Nie żebym się znowu wymądrzał, ale ogranicz pokarm tylko do niezbędnego minimum. Zobacz jakie ten żółwik ma juz przyrosty. Nie przekarmiaj, zapewnij uvb i ogrzewanie, wilgotność nieco wyższą niz u dorosłych osobników, zimuj, a za kilka lat pochwalisz się pięnym okazem. Nr niczym nie zdrapuj, zapewniam ciebie że sam zejdzie po pewnym czasie (napewno nie po miesiącu) wraz ze wzrostem żółwia i ocieraniem karapaksu np podczas zagrzebywania się w ziemi. Przeważnie jest to korektor lub marker (czasami przyklejony krążek z nr) i zabiegi usuwania mechanicznego są niepotrzebne.
Widzę że masz jako podłoże jakies czipsy kokosowe czy cos podobnego....USUŃ to jest beznadziejne podłoże !

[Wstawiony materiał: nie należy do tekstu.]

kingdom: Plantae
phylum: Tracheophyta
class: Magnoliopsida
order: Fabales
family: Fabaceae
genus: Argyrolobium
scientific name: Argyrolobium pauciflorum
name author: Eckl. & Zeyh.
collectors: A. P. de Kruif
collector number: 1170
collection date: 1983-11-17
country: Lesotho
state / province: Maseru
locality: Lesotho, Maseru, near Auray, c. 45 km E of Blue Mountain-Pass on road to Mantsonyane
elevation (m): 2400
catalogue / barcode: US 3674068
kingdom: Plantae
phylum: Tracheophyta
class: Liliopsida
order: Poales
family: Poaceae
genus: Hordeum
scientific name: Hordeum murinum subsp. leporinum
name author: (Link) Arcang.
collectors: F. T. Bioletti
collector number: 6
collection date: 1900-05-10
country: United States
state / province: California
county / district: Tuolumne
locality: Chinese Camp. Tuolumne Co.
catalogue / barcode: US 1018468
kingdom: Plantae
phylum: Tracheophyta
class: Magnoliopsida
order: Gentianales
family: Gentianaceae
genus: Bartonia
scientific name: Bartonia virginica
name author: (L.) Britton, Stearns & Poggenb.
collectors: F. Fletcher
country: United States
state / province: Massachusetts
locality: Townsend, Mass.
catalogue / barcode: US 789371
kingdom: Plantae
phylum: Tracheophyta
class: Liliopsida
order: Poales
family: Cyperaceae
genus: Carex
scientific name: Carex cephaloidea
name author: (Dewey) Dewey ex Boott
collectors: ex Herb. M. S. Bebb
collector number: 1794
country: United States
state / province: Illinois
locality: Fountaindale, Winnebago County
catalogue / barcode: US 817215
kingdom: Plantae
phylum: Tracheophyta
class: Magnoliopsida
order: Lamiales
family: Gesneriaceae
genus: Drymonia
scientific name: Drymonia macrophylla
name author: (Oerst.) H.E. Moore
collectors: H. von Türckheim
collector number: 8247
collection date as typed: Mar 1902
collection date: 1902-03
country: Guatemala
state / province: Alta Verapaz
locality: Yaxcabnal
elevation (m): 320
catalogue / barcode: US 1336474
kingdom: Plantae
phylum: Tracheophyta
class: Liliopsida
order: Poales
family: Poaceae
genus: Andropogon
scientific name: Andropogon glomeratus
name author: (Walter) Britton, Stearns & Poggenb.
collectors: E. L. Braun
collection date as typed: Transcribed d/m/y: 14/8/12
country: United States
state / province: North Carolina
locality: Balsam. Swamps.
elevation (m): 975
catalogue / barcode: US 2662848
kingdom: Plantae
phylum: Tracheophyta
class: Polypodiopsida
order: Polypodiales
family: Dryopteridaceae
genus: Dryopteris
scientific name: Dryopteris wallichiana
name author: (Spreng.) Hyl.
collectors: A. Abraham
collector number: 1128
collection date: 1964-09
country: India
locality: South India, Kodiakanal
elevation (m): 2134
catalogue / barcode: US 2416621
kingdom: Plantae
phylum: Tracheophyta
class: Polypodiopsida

zastosuj zwykłą darń, którą możesz wykopać wszędzie, kilka kamyków które juz masz rewelacyjnie dopełni całość. Doniczkę/wydrążony pieniek (bo cos jakby takiego widzę) mozesz dodatkowo zakopac czesciowo nawet do 2/3 glębokości w tej darni. Zołw bedzie do niej wchodzil w dol, a najlepiej jakby sie w niej dodatkowo zakopywal.
Żółwik fajny i rób wszystko żeby rósł powoli.